Source material:

[Start of Attachment]

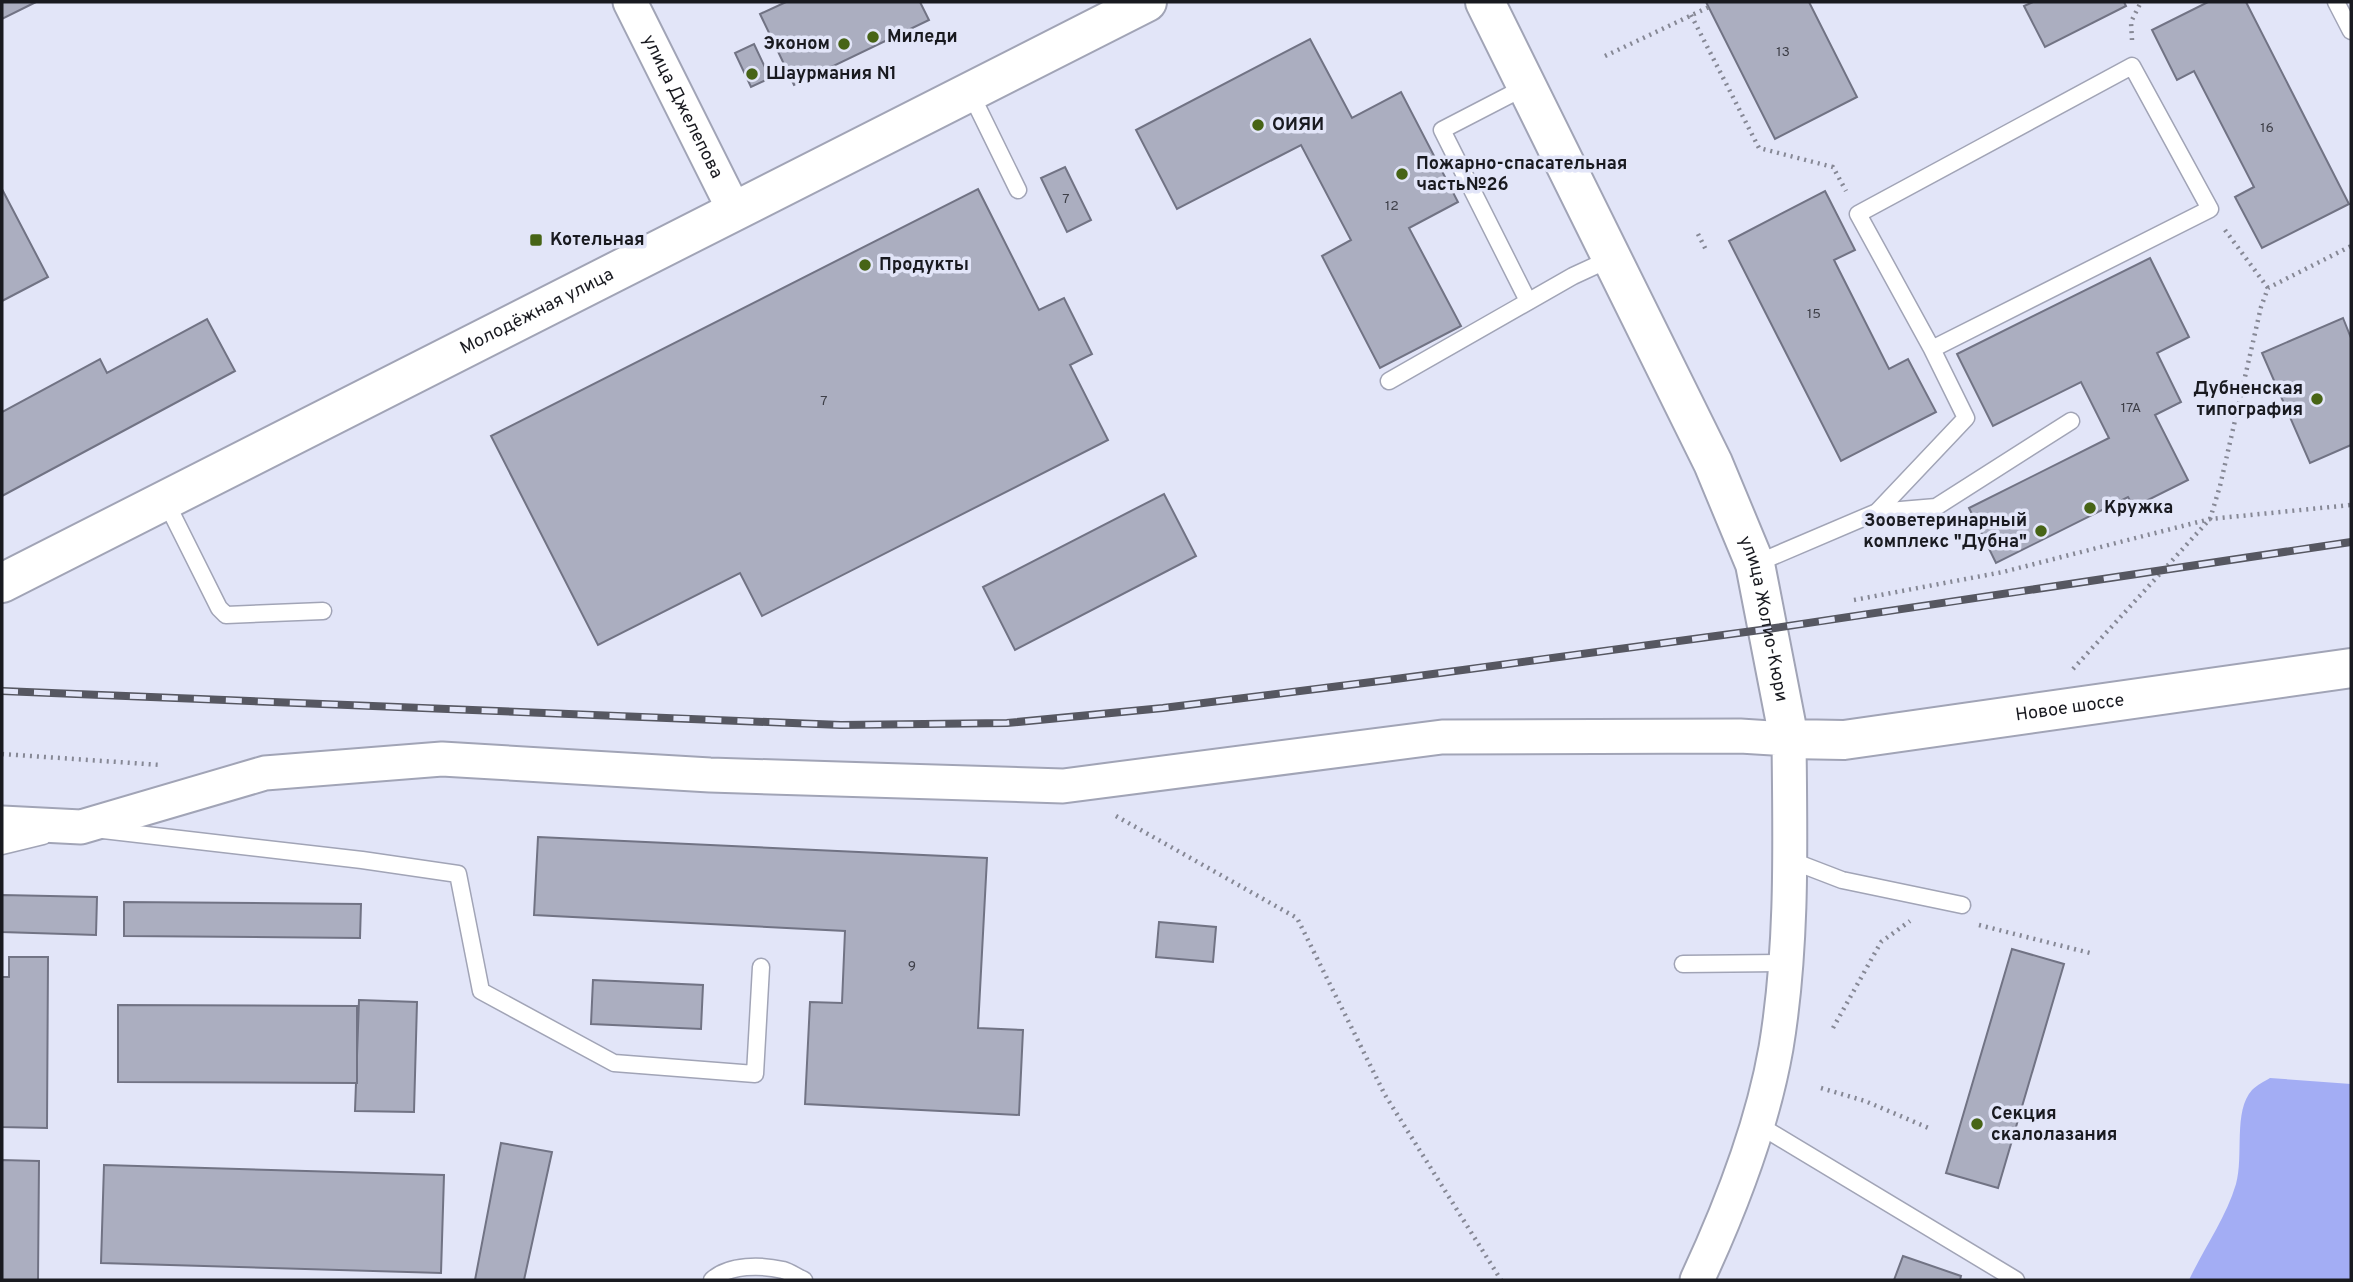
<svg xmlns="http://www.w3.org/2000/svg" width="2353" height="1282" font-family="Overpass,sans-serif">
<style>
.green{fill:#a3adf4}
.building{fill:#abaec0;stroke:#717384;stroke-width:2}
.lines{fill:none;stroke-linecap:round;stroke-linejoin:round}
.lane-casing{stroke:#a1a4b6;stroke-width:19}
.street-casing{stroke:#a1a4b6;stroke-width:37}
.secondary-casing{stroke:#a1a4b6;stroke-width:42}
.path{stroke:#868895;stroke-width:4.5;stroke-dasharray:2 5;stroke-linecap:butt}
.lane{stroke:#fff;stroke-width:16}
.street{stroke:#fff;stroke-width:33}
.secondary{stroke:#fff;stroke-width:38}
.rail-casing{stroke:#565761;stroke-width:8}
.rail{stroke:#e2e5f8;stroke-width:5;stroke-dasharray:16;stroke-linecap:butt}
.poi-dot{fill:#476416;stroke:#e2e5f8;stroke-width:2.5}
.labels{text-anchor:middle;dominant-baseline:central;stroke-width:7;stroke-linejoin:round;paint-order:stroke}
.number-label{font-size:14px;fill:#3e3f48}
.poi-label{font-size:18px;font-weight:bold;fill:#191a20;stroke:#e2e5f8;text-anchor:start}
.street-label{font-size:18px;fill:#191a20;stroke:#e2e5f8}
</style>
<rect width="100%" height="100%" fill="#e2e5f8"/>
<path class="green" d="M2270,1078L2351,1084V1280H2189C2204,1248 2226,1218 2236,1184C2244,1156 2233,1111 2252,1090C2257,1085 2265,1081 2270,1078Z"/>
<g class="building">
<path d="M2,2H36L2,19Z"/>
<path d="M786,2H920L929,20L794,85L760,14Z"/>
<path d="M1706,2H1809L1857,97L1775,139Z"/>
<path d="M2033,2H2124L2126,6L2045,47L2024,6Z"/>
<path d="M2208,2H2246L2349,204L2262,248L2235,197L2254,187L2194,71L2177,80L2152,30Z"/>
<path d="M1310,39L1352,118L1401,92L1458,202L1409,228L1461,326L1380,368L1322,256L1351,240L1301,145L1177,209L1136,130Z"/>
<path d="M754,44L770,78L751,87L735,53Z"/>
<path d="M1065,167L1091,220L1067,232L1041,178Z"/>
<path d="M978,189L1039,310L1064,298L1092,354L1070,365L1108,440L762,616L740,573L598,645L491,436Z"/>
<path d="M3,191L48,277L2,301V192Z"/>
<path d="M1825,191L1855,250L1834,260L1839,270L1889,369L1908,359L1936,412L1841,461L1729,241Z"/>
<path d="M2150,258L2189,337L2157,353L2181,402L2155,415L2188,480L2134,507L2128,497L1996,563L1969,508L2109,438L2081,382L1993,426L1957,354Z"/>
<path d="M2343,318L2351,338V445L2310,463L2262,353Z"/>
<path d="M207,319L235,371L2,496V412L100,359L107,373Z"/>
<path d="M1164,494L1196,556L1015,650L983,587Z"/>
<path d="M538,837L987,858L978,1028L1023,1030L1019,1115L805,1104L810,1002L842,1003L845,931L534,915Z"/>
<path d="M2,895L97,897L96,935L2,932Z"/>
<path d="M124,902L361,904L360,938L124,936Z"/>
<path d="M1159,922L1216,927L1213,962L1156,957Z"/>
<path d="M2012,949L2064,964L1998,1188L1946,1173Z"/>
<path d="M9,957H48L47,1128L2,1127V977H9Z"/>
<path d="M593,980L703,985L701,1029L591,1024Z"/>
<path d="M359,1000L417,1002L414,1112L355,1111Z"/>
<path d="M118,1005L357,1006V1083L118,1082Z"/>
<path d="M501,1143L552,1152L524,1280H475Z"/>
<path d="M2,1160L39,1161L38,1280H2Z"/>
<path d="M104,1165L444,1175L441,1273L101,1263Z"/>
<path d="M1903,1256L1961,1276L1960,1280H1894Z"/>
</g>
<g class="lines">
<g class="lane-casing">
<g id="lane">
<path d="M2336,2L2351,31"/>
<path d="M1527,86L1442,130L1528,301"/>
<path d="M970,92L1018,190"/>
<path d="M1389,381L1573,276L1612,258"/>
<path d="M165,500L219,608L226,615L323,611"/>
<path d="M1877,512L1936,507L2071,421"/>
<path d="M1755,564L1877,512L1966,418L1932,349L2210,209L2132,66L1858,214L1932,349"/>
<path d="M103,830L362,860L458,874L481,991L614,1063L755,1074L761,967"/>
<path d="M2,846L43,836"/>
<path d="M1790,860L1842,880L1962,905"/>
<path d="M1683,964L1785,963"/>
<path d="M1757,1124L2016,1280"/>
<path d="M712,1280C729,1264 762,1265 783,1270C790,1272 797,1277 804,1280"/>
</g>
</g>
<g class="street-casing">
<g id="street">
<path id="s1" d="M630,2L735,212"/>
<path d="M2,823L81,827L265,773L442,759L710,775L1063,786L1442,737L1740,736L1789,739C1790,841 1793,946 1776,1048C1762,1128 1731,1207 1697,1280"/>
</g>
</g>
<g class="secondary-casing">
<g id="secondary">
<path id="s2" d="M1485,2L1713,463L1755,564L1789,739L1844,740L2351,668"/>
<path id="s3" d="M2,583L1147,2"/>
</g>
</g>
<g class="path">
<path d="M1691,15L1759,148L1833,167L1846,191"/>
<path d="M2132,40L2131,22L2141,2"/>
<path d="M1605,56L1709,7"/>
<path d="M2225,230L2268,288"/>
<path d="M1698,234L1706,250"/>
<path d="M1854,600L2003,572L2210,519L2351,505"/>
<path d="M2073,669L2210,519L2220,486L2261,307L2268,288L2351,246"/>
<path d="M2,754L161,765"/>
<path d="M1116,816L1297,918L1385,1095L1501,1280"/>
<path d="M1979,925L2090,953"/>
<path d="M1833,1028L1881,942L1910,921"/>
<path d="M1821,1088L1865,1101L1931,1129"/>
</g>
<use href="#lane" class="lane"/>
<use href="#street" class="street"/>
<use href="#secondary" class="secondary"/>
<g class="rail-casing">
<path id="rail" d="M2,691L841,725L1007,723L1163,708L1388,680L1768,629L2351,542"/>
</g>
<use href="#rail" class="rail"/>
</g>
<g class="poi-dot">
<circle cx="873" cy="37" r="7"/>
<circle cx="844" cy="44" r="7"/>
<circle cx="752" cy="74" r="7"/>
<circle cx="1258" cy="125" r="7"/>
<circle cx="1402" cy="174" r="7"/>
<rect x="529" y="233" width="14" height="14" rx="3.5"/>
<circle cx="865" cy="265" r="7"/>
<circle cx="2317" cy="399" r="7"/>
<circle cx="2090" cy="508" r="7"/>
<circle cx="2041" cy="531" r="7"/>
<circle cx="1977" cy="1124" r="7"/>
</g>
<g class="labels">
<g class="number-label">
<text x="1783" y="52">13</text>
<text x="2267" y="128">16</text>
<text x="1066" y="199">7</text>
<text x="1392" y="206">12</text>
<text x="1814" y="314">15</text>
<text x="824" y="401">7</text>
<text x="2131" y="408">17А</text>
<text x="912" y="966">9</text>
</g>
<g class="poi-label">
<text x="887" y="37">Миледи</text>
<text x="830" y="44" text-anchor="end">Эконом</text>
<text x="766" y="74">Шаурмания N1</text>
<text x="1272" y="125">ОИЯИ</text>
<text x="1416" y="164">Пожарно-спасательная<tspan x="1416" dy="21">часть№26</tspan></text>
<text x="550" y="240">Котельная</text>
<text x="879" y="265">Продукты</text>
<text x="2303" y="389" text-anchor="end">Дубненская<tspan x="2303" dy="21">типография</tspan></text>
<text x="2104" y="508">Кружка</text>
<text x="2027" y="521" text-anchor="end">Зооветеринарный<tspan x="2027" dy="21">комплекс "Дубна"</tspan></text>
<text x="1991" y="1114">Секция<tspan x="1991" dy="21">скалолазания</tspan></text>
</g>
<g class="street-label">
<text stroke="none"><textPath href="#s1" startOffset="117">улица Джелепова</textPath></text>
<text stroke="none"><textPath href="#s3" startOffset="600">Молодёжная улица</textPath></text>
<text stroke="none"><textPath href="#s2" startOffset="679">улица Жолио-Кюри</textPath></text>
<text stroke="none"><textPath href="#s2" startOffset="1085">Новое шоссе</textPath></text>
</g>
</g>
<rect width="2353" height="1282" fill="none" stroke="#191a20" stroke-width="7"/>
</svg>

[End of Attachment]
[Start of Attachment]

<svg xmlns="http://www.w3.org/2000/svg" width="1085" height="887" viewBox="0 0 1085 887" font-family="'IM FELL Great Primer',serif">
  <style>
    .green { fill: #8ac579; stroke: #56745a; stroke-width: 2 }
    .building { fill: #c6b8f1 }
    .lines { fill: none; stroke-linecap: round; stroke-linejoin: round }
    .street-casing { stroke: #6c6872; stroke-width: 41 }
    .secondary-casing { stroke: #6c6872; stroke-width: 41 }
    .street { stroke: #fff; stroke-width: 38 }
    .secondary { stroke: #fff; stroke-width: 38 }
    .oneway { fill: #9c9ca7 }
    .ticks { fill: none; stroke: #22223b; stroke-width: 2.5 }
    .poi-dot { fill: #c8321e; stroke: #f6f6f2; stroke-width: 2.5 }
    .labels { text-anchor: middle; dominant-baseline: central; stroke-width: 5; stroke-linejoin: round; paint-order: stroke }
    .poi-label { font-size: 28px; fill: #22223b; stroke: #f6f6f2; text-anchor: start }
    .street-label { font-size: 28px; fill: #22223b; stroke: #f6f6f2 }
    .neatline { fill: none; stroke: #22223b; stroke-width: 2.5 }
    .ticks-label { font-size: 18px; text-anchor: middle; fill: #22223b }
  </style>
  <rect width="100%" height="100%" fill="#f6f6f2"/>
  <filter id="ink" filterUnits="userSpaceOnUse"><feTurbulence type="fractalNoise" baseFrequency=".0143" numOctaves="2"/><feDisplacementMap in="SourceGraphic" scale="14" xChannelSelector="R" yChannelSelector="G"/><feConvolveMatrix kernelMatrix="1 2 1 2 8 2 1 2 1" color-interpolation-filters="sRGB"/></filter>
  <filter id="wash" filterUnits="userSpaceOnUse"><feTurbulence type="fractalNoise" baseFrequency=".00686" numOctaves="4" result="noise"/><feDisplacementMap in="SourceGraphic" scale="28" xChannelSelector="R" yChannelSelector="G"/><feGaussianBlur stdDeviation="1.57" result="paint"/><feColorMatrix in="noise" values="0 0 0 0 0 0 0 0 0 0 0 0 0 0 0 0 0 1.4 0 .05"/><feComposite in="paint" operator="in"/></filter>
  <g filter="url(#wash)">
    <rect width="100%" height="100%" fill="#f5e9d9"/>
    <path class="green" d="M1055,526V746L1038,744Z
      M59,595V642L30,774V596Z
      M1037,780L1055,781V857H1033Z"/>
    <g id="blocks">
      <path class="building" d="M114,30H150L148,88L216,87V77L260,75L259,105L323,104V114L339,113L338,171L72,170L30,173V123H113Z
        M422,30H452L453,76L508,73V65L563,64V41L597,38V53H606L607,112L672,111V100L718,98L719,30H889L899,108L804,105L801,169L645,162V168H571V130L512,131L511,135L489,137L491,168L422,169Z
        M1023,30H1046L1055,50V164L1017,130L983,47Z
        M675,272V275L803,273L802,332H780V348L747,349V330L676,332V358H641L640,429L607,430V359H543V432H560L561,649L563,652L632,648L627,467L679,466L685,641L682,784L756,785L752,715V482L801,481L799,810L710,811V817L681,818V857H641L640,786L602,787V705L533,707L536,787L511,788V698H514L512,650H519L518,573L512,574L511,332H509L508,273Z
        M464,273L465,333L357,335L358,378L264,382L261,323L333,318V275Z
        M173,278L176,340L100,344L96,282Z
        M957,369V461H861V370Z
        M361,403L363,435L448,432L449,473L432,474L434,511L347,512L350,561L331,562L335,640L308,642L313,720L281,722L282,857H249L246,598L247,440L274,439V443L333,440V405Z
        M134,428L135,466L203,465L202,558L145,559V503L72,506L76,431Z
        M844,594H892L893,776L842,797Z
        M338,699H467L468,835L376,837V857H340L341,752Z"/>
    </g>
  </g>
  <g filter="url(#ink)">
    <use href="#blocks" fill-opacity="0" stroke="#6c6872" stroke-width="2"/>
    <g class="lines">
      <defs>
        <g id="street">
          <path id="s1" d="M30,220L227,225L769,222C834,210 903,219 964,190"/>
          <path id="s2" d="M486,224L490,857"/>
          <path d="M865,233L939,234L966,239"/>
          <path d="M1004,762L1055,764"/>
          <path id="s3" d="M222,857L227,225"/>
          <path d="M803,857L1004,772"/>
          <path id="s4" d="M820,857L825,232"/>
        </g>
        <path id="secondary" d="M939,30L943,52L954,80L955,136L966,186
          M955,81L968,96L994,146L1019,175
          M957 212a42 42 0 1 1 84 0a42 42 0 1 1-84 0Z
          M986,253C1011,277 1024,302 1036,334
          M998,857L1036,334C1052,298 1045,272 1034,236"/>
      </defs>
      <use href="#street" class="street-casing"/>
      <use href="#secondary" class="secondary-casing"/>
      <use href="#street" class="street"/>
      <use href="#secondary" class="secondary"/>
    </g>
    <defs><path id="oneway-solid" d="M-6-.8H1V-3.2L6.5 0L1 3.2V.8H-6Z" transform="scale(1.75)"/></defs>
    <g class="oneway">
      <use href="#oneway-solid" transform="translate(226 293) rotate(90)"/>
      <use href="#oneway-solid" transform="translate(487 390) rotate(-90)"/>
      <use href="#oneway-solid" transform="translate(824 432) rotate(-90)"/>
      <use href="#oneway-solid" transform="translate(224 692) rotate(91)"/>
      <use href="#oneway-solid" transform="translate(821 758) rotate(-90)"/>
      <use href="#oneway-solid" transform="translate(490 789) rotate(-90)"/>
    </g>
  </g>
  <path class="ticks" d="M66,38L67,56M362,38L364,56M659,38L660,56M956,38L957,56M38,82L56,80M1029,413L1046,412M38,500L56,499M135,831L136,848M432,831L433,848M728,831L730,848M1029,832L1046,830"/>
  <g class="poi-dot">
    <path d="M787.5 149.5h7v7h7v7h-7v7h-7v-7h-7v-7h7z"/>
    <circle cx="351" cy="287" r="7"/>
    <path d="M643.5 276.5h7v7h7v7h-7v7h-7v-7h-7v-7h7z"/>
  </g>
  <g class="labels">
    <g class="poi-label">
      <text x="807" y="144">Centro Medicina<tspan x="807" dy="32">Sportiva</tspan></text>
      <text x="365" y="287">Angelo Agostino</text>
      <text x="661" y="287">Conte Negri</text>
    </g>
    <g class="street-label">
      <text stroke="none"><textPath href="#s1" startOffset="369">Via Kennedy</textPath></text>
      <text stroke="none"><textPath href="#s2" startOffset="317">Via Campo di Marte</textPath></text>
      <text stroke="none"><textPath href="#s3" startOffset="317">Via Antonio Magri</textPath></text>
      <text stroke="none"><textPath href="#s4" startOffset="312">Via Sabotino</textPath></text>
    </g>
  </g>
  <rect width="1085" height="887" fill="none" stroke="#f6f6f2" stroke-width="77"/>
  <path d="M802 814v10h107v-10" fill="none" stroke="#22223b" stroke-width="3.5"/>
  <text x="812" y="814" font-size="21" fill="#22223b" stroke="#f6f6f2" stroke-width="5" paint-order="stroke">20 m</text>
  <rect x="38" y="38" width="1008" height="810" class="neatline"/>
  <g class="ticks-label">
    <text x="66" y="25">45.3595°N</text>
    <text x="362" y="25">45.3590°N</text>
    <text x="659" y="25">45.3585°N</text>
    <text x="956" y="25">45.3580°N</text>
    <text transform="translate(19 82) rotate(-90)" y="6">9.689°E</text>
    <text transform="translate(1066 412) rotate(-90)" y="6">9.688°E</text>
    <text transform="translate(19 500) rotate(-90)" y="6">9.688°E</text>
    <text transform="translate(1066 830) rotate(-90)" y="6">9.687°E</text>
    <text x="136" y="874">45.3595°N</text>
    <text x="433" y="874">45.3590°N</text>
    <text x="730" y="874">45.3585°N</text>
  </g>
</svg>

[End of Attachment]

Problem details:
Give the number of lines in the entries above that contain the word "wash", with no accompanying text.

Solution below:
2